The RASE (“Recovery, Advocacy, Service and Empowerment”) Project was conceived in 2002 when Lewistown Hospital created a program to prescribe Suboxone as part of it family practice. It became apparent that there was a need for an agency to assist with the administration of a holistic program to provide for the various supports helpful in bringing about recovery.

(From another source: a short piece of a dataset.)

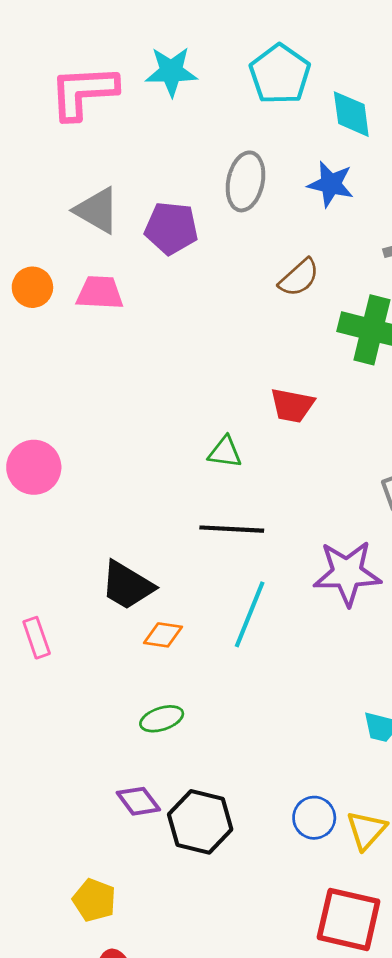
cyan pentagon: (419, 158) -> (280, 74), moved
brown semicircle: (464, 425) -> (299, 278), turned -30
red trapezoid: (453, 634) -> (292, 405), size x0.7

By 2007, RASE was all too familiar with the crisis facing Suboxone treatment in Central Pennsylvania. Here is how the RASE website describes the dilemma:
While accessing buprenorphine can be accomplished in the privacy of a physician’s office, there is a responsibility to the patient for referral to appropriate outpatient drug counseling and ongoing referrals to other necessary services that creates a burden on the prescribing physicians. This burden is directly affecting system capacity and physicians are reluctant to take on more buprenorphine patients.
In 2007, the Health Choices Initiative in Dauphin, Cumberland/Perry, Lancaster, and Lebanon counties recruited RASE to create a buprenorphine coordinator program for the five-county area. Assistant Director Dona Dmitrovic described the program as “coordination of care”—an effort to streamline all of the channels of service that Suboxone treatment entails. Dmitrovic explained the process:
“A person will call, say, Center City [Clinic] down in Lancaster and say, ‘I want to get in the Suboxone clinic.’ [The clinic] will say, ‘Okay, you need to call the RASE Project.’ They’ll call the RASE Project, our coordinator will take all of the information, we’ll fill out all of the paperwork, we make the doctor’s appointment, we meet them at the first doctor’s appointment, and then we make an appointment for them to go to outpatient counseling.”

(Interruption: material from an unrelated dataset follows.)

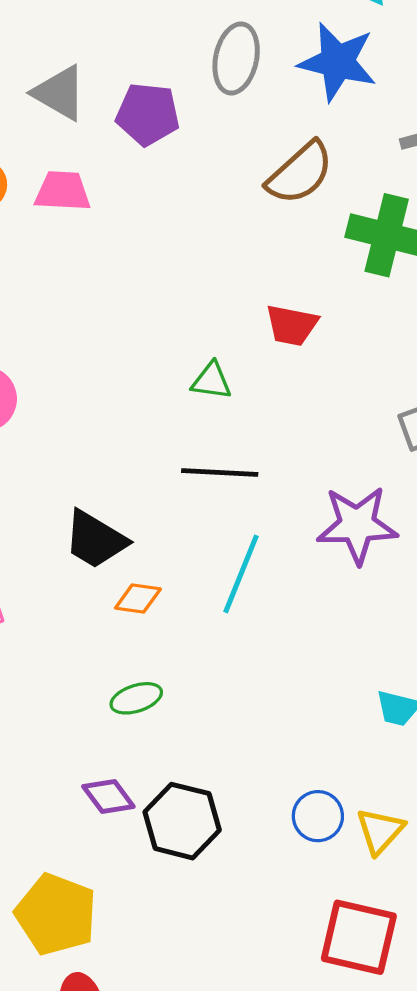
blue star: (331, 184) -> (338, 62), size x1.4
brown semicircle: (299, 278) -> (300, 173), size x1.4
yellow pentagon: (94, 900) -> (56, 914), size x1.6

Through this program, RASE now serves a monthly average of 175-200 patients, and a yearly average of 350.
RASE can also work with patients to obtain to housing, medical, or transportation assistance, when necessary. The ultimate goal of RASE’s buprenorphine coordinator program is to improve the caliber of service provided to local addicts and to increase the number of doctors that are willing to provide it. After two years of running the program, Dmitrovic said, “I think we’ve gotten some doctors on board that, in the past, would not have done this without the help of our program.”
The buprenorphine program, which runs both in Harrisburg and Lancaster (LGH Wellness Center, 2100 Harrisburg Pike), finds most of its clients in Lancaster County. According to Dmitrovic, future plans may include shifting more operations to the Lancaster area to better serve in the population of highest need. And, ideally, Dmitrovic hopes to see a service created in Lancaster where all of the elements of buprenorphine treatment are unified in a central location: “We would love to do a one-stop shop kind of thing where people can come and get all of their needs met.”
A working relationship is already being discussed between Lancaster General Hospital and RASE.